12. The design assistance device according to claim 10, wherein
the processor is configured to:
display a predicted property of the material, or a proposed candidate of the design condition information.
13. A design assistance method, in which a computer assists design of a material in which a plurality of raw materials are to be formulated, by using a machine learning model that has learned a correspondence relationship between design condition information of a material, in which a plurality of raw materials are to be formulated, and property information of the material, the design assistance method comprising:
receiving an input of information of a name and an attribute of a raw material to be newly registered, and registering the received information in a raw material information storage that stores information of names and attributes of a plurality of registered raw materials; and
generating a feature of the raw material that is inputtable to the machine learning model, the feature being generated from information that is selected as the design condition information and is information of attributes of a plurality of raw materials stored in the raw material information storage.
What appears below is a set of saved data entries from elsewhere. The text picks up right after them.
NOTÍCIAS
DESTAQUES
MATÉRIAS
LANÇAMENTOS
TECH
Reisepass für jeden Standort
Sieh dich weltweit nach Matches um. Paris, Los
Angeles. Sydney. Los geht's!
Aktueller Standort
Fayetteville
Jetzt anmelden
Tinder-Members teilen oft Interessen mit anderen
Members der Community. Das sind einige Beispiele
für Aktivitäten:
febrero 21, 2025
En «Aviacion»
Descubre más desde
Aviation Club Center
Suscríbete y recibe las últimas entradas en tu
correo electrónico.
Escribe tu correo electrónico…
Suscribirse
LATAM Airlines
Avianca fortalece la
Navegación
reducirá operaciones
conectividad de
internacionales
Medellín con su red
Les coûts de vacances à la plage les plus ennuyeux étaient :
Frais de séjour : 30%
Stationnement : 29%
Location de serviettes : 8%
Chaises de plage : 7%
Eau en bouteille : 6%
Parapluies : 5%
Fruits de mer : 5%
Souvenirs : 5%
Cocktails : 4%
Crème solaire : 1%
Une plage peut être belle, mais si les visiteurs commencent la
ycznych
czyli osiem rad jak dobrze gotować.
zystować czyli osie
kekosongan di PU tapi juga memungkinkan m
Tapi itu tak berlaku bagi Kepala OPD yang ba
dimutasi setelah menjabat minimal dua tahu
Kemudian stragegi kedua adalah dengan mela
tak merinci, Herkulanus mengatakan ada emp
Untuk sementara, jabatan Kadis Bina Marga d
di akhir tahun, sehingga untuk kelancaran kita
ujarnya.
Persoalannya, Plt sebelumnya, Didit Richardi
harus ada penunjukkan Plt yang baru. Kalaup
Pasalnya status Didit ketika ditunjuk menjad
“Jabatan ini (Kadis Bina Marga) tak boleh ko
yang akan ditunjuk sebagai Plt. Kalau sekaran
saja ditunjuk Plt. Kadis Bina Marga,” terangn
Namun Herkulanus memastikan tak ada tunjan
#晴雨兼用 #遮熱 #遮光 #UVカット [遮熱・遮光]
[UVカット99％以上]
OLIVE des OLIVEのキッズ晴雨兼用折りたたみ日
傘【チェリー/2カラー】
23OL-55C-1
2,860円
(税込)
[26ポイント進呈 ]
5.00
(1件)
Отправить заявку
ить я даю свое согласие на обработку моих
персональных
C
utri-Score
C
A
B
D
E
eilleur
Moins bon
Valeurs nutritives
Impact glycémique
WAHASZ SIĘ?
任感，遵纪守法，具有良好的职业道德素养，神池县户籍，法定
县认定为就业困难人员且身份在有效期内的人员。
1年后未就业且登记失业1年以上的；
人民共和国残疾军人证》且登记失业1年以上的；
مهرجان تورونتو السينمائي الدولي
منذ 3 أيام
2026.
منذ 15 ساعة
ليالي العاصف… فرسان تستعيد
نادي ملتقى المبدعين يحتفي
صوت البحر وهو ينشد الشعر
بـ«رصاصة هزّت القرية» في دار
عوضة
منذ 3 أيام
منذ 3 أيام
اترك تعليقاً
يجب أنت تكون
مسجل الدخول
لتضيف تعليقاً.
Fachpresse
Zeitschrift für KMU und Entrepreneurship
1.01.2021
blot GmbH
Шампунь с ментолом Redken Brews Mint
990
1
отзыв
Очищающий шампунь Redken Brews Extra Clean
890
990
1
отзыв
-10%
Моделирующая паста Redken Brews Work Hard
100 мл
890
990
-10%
14. A non-transitory computer-readable storage medium storing a program, which when executed, causes a computer to execute a design assistance method, in which a computer assists design of a material in which a plurality of raw materials are to be formulated, by using a machine learning model that has learned a correspondence relationship between design condition information of a material, in which a plurality of raw materials are to be formulated, and property information of the material, the design assistance method comprising:
receiving an input of information of a name and an attribute of a raw material to be newly registered, and registering the received information in a raw material information storage that stores information of names and attributes of a plurality of registered raw materials; and
generating a feature of the raw material that is inputtable to the machine learning model, the feature being generated from information that is selected as the design condition information and is information of attributes of a plurality of raw materials stored in the raw material information storage.
15. An information processing system, in which a plurality of computers assist design of a material in which a plurality of raw materials are to be formulated, by using a machine learning model that has learned a correspondence relationship between design condition information of a material, in which a plurality of raw materials are to be formulated, and property information of the material, the design assistance system comprising:
a memory; and
a processor connected to the memory and configured to:
store information of names and attributes of a plurality of registered raw materials in a raw material information storage;
receive an input of information of a name and an attribute of a raw material to be newly registered, and store the received information in the raw material information storage; and
generate a feature of the raw material that is inputtable to the machine learning model, the feature being generated from information that is selected as the design condition information and is information of attributes of a plurality of raw materials stored in the raw material information storage.